An Ode to the Toe-Poke

15 Nov

As the Duchess of York, Sarah Ferguson, will testify, toes can get you into all sorts of trouble.  Put them in the wrong place and the whole world wants to know about it.  However, one toe-based activity has the ability to stigmatise like no other.  A reputation-tarnisher on a par with facial tattoos and fancying your sister.  This heinous activity, dear reader, is toe-poking.

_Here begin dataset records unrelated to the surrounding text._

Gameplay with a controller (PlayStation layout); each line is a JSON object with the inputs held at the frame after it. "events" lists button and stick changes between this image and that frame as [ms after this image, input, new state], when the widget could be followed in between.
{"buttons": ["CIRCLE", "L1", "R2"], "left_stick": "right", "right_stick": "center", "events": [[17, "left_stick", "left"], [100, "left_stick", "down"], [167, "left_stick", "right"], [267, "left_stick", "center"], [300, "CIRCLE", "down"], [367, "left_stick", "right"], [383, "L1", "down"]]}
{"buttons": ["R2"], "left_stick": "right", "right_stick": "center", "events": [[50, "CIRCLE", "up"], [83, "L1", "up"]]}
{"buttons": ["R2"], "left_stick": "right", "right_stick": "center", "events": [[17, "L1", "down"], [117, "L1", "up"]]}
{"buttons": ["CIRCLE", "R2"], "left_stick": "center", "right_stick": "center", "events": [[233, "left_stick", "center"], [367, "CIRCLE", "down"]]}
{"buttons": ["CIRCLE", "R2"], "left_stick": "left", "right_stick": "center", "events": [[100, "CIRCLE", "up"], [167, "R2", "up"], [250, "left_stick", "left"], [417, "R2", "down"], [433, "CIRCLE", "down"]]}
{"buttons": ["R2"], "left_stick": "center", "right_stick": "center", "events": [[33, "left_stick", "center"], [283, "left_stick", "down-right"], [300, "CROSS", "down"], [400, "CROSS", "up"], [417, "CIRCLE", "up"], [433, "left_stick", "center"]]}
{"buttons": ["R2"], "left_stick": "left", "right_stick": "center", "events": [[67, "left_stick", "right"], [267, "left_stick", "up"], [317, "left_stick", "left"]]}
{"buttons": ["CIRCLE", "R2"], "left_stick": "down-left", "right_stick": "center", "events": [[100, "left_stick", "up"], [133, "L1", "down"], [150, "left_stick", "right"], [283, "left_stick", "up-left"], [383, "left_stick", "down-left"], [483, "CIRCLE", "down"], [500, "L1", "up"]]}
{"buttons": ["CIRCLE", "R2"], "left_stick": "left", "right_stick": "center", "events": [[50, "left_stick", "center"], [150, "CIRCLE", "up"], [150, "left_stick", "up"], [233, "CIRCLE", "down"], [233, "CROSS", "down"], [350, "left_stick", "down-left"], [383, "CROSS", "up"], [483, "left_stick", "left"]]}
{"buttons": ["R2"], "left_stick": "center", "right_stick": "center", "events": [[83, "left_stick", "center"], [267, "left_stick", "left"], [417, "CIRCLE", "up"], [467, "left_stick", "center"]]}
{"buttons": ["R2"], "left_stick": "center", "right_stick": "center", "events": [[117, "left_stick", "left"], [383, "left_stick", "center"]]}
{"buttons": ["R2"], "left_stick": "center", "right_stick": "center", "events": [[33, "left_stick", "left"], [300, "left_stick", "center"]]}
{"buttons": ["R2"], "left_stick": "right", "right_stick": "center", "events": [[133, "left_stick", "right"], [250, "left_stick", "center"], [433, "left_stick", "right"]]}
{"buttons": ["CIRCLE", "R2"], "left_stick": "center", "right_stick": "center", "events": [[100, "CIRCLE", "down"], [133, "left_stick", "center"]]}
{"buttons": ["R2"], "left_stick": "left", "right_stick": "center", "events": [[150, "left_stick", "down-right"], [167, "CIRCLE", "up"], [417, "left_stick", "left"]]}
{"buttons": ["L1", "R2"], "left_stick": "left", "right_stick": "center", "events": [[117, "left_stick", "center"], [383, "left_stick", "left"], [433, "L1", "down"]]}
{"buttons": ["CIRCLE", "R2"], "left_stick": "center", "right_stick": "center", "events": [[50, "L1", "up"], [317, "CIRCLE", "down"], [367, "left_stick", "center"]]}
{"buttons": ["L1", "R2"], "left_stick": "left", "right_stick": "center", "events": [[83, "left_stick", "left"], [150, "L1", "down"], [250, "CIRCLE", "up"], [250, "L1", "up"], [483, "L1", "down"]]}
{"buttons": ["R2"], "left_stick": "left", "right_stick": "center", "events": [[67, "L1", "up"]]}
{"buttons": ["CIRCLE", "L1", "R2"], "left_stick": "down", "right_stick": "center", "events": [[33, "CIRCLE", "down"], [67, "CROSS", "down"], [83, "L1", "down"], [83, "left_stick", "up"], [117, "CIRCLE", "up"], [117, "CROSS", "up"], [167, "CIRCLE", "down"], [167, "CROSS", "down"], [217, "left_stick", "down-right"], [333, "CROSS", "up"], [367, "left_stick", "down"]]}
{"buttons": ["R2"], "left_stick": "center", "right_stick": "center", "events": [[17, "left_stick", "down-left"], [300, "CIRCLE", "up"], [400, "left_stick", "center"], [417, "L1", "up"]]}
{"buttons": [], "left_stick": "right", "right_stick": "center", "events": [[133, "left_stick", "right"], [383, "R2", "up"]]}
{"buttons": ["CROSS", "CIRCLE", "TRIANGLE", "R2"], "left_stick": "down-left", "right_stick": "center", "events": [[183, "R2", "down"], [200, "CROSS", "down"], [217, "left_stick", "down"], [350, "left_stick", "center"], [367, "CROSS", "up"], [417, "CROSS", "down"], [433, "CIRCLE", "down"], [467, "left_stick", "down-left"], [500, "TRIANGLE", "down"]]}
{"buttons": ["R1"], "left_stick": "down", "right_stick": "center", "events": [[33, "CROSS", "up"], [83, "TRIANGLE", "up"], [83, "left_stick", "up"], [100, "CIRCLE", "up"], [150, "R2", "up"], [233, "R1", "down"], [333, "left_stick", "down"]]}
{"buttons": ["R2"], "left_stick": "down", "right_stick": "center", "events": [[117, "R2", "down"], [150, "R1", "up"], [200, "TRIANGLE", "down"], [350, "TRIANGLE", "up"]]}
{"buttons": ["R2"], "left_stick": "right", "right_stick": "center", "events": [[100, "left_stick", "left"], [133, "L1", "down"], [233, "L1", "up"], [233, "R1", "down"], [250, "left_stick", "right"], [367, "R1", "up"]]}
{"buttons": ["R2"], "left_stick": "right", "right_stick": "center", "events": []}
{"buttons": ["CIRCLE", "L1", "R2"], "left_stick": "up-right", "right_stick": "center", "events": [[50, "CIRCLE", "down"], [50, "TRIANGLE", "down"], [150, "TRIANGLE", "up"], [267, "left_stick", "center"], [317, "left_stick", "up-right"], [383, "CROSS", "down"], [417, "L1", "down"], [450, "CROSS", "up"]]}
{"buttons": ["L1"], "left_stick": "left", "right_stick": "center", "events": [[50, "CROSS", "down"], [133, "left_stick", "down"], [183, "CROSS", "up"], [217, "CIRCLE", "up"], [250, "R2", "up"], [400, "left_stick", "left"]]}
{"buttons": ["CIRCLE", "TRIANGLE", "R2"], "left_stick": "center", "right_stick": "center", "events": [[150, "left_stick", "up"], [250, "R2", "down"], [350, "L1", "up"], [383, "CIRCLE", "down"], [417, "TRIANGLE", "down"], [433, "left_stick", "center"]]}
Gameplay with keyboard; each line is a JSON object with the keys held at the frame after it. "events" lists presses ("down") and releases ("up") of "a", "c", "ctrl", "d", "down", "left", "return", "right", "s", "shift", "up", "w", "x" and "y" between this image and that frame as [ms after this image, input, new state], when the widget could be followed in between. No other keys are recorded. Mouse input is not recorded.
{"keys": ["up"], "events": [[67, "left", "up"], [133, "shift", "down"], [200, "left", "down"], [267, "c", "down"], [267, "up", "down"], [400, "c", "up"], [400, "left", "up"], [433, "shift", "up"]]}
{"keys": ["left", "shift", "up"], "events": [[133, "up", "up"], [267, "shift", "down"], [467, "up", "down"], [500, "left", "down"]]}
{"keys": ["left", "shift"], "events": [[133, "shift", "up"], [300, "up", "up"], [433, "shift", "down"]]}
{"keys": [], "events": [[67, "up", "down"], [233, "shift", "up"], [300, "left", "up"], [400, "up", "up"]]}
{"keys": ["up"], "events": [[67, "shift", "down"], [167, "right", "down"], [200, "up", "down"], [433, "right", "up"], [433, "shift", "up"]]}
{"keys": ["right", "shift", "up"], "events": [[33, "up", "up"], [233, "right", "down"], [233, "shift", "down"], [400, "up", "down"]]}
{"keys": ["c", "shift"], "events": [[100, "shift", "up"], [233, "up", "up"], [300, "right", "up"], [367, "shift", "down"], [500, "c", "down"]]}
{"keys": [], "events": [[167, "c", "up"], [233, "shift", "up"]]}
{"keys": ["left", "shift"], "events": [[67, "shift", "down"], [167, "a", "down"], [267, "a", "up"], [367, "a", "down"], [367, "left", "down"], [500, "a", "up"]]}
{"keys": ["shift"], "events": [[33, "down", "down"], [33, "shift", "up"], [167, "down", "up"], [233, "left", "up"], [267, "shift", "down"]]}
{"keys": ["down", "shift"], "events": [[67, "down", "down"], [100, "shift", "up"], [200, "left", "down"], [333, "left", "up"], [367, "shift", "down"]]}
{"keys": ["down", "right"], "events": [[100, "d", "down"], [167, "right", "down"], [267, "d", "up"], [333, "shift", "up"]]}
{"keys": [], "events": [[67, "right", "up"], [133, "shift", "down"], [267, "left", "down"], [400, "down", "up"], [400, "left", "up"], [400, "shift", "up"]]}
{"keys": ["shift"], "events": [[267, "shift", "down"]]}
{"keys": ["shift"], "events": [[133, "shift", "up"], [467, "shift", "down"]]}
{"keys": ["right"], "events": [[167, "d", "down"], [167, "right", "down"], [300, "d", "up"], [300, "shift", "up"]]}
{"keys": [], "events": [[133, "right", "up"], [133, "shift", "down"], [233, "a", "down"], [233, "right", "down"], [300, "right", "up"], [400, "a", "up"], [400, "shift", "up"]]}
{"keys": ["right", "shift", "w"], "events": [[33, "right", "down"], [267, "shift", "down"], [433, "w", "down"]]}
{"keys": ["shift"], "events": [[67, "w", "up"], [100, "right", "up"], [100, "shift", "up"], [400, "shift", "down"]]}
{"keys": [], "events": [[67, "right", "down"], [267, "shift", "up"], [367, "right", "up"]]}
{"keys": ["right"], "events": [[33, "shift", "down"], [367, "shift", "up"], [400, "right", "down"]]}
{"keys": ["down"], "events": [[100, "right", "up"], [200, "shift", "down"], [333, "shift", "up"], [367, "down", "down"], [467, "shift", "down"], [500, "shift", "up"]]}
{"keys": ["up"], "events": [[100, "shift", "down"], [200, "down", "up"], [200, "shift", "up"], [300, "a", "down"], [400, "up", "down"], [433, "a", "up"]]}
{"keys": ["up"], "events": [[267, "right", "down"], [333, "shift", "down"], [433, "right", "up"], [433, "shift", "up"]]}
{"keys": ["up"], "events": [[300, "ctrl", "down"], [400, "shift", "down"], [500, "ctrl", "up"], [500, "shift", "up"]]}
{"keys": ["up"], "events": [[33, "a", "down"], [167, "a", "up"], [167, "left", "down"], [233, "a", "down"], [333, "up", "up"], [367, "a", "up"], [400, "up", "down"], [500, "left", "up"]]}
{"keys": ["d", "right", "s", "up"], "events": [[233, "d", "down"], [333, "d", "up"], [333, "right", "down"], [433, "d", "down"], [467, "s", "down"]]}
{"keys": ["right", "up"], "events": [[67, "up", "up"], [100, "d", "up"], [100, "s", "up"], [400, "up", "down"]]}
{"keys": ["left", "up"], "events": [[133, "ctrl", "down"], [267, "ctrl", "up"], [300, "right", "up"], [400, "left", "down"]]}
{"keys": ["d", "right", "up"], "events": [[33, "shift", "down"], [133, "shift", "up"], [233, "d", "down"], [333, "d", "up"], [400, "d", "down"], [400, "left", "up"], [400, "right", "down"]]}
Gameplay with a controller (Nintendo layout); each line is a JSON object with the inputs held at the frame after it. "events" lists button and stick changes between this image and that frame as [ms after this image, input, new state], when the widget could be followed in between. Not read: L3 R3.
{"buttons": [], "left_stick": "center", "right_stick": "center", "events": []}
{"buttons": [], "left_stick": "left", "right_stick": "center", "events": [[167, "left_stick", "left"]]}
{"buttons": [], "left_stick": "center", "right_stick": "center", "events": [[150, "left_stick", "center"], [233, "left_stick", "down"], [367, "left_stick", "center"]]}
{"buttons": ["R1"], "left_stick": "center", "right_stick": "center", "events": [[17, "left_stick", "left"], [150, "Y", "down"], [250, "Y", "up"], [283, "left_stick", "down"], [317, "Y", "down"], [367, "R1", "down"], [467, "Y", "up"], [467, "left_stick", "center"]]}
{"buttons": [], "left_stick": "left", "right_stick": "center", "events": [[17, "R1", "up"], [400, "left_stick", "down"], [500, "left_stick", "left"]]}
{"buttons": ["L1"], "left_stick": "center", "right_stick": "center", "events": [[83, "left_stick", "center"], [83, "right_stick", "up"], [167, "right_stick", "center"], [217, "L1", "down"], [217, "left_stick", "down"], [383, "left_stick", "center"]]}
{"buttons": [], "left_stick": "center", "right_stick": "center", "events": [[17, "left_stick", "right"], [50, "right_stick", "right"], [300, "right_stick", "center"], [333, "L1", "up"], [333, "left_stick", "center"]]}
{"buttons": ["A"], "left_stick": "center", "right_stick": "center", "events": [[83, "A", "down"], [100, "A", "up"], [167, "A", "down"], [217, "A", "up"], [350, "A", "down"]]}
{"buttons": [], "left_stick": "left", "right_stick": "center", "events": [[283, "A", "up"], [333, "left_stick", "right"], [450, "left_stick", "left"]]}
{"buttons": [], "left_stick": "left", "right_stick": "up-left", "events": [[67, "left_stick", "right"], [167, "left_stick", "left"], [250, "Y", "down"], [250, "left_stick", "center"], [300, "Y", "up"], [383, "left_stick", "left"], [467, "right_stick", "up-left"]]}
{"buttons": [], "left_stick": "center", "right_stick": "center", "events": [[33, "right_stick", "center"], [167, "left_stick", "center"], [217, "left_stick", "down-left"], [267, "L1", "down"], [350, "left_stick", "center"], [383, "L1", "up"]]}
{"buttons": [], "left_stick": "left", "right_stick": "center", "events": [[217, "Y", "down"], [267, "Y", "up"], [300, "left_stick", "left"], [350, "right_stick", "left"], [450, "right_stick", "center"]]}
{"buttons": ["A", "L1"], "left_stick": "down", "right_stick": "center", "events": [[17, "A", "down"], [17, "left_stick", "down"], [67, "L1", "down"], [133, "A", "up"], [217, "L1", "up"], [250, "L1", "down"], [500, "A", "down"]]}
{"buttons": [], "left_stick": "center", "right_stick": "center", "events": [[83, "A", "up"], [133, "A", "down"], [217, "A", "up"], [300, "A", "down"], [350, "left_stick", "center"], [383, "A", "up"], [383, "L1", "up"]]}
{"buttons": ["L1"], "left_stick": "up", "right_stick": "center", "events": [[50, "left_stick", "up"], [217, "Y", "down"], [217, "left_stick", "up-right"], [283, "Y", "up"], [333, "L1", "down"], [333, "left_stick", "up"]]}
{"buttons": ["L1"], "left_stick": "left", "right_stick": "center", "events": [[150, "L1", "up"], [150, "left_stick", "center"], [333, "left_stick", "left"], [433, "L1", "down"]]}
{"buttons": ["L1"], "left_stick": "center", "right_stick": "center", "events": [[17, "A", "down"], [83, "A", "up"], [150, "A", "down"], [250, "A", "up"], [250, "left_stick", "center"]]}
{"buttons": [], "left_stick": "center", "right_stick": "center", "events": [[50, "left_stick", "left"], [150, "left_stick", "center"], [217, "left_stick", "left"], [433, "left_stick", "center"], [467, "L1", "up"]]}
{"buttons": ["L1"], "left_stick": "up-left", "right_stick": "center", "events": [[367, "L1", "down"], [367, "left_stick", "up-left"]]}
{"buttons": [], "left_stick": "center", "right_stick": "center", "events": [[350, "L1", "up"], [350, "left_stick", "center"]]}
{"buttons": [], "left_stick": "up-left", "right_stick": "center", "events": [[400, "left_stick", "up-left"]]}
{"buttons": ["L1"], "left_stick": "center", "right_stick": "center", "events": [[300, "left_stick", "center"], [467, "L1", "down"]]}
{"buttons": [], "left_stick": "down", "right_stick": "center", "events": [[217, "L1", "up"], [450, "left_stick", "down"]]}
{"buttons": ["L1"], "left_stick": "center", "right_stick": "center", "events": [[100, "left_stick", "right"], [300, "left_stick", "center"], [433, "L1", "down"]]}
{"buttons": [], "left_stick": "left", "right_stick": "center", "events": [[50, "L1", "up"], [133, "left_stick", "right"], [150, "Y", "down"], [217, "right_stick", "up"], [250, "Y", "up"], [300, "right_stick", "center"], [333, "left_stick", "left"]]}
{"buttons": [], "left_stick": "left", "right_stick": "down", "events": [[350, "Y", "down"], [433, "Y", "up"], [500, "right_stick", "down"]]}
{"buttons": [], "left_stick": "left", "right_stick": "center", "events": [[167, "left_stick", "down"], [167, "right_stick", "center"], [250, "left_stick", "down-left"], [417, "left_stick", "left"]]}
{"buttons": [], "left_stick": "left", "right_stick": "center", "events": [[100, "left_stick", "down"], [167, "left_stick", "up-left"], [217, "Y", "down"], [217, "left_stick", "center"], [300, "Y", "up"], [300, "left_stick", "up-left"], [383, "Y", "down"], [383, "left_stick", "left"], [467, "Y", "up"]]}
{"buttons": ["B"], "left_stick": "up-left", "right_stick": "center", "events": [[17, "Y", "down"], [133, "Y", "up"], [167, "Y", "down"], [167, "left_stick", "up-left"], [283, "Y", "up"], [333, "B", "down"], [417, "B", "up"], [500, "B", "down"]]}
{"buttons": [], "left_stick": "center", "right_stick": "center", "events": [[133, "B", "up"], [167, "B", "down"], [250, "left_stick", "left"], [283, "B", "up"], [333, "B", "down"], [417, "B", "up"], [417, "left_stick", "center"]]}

Ah, the toe-poke.  Not since Jaws reared his pointy head above the shallow New England waters has such a beautiful creature been so cruelly misunderstood.  Allowing for community variation, you may identify this contemptible being as the toe punt, the toe bang or even the toe bung.  But you all know what I mean.  Those nasty little prods with the toe.  You may even have abused a football yourself in such an errant manner.  Perhaps during a misspent youth; somewhere in between stealing Lego bricks from playschool and that first cigarette.  Wash yourself all you like, my child – the dirt won’t come off.

Some people argue that toe-poking is genetic.  Natural, even.  And that we ought not to pass judgment.  “Nonsense” screams the moral majority.  These deviant souls must be cured.  “Kick with your laces, boy!”  Self-help groups have even been set up in order to rid you or, god forbid, a loved one of this terrible affliction.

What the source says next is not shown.